Sa faim d'approbation signifie qu'il est susceptible de continuer à s'entourer de ceux qui lui disent ce qu'il veut entendre et le flatter, le moteur des tragédies shakespeariennes. Sa belligérance et sa volatilité, ce tempérament à la chevelure, sont les dernières qualités que vous voulez voir chez quelqu'un qui détient une position de pouvoir, en particulier quand ils sont associés à une vision puérile des us-versus-them du monde: nationalisme xénophobe et compulsif compétitivité. Son trouble ne laisse aucune place au consensus et à la collaboration. Comment ne pas trembler à l'idée que quelqu'un de ce genre commande l'armée et ait accès aux armes nucléaires?

Est-ce que ce genre d'analyse, centrée sur la psychopathologie plutôt que sur la politique, est tout aussi pertinente pour un Poutine, un Erdogan, un Duterte? Peut être. Mais ces noms, et d'autres qui me viennent à l'esprit, prouvent réellement le point. Une liste de chefs d'État narcissiques, comme l'a observé le psychologue Nigel Barber, se compose principalement, sinon exclusivement, de dictateurs. Des gens comme ça ont tendance à être «éliminés par les systèmes de gouvernement démocratiques».
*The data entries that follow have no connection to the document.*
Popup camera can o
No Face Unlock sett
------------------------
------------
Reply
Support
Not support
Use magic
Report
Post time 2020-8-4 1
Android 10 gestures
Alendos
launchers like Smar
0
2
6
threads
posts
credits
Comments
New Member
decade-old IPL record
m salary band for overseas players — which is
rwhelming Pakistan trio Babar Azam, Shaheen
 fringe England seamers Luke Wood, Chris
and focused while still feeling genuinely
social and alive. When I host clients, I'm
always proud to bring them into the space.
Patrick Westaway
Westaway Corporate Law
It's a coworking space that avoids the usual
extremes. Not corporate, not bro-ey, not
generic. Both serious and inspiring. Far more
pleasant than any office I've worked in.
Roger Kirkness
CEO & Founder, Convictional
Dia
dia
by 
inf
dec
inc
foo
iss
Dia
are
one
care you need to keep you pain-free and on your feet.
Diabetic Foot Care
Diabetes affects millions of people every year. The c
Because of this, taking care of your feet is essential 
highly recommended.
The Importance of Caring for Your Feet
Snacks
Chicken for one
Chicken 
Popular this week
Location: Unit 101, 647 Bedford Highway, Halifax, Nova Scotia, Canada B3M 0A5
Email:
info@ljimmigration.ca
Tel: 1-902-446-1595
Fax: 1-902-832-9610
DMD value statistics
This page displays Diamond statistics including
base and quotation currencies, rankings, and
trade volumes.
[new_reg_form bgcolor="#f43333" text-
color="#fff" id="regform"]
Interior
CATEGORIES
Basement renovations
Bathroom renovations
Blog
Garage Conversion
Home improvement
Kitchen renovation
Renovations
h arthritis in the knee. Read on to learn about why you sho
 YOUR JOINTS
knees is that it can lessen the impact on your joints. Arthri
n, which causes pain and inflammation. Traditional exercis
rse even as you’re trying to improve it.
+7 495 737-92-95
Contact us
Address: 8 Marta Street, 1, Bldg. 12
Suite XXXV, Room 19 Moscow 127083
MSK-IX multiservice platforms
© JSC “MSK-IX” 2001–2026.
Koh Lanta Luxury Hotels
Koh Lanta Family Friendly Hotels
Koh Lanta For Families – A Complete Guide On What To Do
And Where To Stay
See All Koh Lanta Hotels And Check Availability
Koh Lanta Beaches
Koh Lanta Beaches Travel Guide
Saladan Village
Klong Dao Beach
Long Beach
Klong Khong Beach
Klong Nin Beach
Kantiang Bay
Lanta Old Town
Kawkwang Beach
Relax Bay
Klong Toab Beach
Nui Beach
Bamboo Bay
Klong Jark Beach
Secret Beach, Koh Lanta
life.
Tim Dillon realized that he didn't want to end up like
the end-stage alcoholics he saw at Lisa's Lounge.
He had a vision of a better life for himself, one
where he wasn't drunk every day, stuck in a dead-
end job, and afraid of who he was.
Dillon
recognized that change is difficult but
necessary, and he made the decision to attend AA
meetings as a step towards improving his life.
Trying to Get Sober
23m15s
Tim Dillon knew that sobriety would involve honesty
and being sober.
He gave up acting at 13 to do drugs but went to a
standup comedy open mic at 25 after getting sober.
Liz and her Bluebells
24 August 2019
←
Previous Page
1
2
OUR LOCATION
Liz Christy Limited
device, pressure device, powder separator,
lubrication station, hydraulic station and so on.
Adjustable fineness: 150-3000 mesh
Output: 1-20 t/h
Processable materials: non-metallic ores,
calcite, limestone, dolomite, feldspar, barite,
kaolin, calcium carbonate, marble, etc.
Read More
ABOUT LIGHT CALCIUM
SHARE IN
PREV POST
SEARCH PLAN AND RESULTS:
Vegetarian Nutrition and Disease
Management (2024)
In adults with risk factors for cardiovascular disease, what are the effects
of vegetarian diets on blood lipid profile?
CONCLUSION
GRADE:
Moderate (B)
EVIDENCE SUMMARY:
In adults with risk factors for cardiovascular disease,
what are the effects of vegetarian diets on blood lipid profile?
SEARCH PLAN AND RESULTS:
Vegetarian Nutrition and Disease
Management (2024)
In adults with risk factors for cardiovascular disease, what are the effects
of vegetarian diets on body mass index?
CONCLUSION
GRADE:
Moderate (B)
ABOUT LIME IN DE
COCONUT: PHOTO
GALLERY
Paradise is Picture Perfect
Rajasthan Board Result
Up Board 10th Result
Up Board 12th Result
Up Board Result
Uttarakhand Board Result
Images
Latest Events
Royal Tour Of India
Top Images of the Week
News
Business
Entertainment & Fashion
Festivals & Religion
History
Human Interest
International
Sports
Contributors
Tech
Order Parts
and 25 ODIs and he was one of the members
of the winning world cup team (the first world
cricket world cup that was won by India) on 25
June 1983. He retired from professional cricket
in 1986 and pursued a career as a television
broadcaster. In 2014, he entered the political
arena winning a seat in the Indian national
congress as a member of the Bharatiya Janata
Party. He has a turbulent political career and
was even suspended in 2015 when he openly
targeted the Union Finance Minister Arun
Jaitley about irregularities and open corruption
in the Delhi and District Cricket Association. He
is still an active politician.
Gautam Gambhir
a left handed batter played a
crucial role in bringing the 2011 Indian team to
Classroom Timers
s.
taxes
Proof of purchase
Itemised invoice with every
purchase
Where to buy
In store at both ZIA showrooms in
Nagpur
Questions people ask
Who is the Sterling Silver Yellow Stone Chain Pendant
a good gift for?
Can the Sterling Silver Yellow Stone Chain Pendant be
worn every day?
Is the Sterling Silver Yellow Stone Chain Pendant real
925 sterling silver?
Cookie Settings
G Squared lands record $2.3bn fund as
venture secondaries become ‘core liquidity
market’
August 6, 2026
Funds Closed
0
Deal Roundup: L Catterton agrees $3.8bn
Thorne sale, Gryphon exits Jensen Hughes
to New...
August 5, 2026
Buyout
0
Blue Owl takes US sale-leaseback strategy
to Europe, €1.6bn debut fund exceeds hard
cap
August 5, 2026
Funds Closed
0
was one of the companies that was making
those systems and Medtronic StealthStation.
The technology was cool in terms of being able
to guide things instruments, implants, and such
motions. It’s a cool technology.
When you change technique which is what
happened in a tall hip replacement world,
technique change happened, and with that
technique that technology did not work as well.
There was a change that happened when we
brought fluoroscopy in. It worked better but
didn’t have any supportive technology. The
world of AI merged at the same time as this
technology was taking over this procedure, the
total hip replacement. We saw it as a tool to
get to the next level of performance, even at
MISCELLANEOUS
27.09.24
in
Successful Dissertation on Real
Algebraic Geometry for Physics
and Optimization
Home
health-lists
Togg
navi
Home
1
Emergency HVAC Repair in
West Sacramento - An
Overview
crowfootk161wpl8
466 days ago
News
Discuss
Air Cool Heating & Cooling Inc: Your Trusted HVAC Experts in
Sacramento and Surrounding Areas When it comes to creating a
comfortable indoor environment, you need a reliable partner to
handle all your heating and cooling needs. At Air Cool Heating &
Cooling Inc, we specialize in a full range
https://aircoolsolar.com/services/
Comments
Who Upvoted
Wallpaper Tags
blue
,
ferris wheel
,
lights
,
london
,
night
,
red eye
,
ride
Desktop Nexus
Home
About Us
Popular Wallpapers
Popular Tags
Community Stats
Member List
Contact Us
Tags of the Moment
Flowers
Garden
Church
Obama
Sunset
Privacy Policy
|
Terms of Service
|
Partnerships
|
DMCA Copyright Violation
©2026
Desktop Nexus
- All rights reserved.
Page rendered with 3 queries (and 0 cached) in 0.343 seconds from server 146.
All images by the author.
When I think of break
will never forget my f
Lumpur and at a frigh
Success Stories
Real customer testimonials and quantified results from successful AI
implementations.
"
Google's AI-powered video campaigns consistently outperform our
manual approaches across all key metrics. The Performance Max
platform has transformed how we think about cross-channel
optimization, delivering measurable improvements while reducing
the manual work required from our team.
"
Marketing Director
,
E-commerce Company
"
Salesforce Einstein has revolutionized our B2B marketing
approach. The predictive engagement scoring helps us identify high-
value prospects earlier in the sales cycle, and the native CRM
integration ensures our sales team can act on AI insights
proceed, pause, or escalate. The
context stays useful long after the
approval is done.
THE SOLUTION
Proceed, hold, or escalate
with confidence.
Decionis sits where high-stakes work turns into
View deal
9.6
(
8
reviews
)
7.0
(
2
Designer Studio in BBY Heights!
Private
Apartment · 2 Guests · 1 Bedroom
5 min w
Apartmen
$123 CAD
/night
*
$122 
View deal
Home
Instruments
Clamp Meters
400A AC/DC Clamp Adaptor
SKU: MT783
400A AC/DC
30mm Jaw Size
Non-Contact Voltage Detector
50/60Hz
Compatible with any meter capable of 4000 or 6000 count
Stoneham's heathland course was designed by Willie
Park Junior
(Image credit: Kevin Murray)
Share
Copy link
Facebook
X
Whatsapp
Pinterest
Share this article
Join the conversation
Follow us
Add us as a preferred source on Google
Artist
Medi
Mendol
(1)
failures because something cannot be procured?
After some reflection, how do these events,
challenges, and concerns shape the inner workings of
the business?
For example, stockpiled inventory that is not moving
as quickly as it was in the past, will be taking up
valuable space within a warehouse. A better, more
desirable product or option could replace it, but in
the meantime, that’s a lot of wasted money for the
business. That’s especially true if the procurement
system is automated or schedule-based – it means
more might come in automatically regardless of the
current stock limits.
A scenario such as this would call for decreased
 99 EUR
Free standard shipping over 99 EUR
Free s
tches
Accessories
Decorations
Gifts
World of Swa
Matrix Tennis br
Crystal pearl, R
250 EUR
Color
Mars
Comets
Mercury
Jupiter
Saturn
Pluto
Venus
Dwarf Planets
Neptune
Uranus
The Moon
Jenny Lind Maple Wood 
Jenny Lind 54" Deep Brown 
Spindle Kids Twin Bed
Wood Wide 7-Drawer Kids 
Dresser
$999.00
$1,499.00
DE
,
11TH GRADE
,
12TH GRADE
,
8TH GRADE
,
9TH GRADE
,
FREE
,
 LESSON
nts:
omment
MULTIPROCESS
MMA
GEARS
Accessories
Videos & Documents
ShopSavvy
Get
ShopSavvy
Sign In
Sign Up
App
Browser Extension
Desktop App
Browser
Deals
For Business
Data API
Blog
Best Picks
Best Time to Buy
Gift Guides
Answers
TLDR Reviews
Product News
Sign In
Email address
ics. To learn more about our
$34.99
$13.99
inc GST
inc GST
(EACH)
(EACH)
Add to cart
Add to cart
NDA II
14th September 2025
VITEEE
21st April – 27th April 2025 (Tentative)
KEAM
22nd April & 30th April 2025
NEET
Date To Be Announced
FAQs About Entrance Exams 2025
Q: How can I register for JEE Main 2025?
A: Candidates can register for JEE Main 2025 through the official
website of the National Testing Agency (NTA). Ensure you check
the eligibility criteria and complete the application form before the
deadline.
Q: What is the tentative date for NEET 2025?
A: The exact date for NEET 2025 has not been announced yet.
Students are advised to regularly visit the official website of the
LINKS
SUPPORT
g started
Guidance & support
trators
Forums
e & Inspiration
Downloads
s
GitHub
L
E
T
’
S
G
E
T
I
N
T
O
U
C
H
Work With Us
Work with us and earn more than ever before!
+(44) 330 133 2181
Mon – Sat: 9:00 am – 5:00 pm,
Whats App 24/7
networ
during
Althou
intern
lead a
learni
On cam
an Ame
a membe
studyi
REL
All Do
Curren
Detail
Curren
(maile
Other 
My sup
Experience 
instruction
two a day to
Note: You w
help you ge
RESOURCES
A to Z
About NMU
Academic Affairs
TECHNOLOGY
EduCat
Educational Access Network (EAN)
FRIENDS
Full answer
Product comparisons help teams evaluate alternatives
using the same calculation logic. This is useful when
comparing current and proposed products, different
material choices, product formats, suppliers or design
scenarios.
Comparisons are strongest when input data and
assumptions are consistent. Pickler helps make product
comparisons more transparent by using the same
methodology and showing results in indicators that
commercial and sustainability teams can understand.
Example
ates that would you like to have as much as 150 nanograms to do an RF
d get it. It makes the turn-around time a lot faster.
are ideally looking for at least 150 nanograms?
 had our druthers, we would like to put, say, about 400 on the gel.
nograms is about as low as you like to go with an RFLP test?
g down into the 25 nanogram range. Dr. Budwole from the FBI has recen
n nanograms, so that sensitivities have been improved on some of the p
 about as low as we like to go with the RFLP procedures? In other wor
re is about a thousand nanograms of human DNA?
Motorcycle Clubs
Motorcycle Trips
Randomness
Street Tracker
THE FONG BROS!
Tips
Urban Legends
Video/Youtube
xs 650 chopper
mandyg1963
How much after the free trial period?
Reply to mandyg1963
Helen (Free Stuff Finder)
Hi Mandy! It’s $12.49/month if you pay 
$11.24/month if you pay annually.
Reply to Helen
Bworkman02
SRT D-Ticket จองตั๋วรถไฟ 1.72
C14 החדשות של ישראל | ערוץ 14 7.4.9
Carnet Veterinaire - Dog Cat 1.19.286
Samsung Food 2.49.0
Ceci, donc, est la ligne de fond: Trump a peu de compréhension, d'engagement et de capacité (psychologiquement parlant) pour la prise de décision démocratique. Et cela a été clair dès le début. Dans son discours de convention, il a dit: «Je suis le seul à pouvoir régler les problèmes de notre pays. Comme l'écrivait Masha Gessen: «Trump est le premier candidat à la mémoire qui n'a pas couru pour le président mais pour l'autocrate et qui a gagné.» Il ne l'a pas gagné malgré cela, mais, effrayant, à cause de cela. Les chercheurs en sciences sociales ont découvert que le meilleur prédicteur de Trump n'était pas la privation économique (par exemple, avoir son travail expédié outre-mer) mais une prédilection pour l'autoritarisme – un besoin impérieux d'ordre, une peur de l'autre. (Un autre prédicteur significatif de qui l'attirait, incidemment, était le sexisme hostile.)

Nous nous trouvons face à un avenir si traîtresse que les experts sont réduits à espérer que le trouble psychologique de Trump peut être manipulé. Peut-être plutôt que d'être engagé dans une idéologie de droite, il «inclinera dans n'importe quelle direction, et vers n'importe quelle circonscription, est la plus sûre source d'applaudissements», propose le chroniqueur Frank Bruni. Les gens sensés – disons ceux qui voudraient sauver la planète ou éviter la guerre – n'ont qu'à taper dans leurs mains si Trump arrive à tweeter quelque chose qui n'est pas fou. Un mince filet d'espoir en effet, d'autant plus qu'il s'entoure d'idéologues de droite.

Cela nous laisse à peu près invoquer des contestations judiciaires (jusqu'à ce que les cours d'appel et la Cour suprême soient repeuplées), proteste pour faire pression sur les législateurs capables de répondre à la raison et, pour cela, désobéissance civile massive et immigrants, créer un registre pour les personnes d'une religion défavorisée, et qui sait quoi d'autre. Ai-je négligé d'autres stratégies réalistes? Seigneur, je l'espère.

Il y a quelques années, j'ai exhorté mes collègues éducateurs à mettre de côté leurs projets divers pour améliorer les écoles et faire cause commune pour défier les tests standardisés à enjeux élevés, ce qui menace toutes nos priorités. Maintenant, nous sommes tous confrontés à un défi similaire, mais d'une grande portée, bien au-delà du domaine de l'éducation, et avec des enjeux beaucoup plus élevés. Les gens dans tous les domaines, avec une gamme de causes (y compris ceux énumérés dans le deuxième paragraphe de cet essai), doivent unir leurs efforts pour faire face à une menace commune.

Et nous devons le faire en prenant soin de ne pas nous laisser entraîner à l'ampleur de cette menace, déterminés à résister à l'acceptation de la nouvelle norme. Lors de son émission HBO, John Oliver nous a exhortés à nous rappeler: «Un troll misogyne d'Internet soutenu par Klan va livrer le prochain discours sur l'état de l'Union. Ce n'est pas normal. "De plus, nous devons nous rappeler que ce qui est normal ici n'est pas seulement un ensemble de positions et de politiques mais l'état psychologique de la personne qui sera responsable. Plus notre compréhension de cette question est claire, meilleures seront nos chances de nous protéger les uns les autres – et notre démocratie.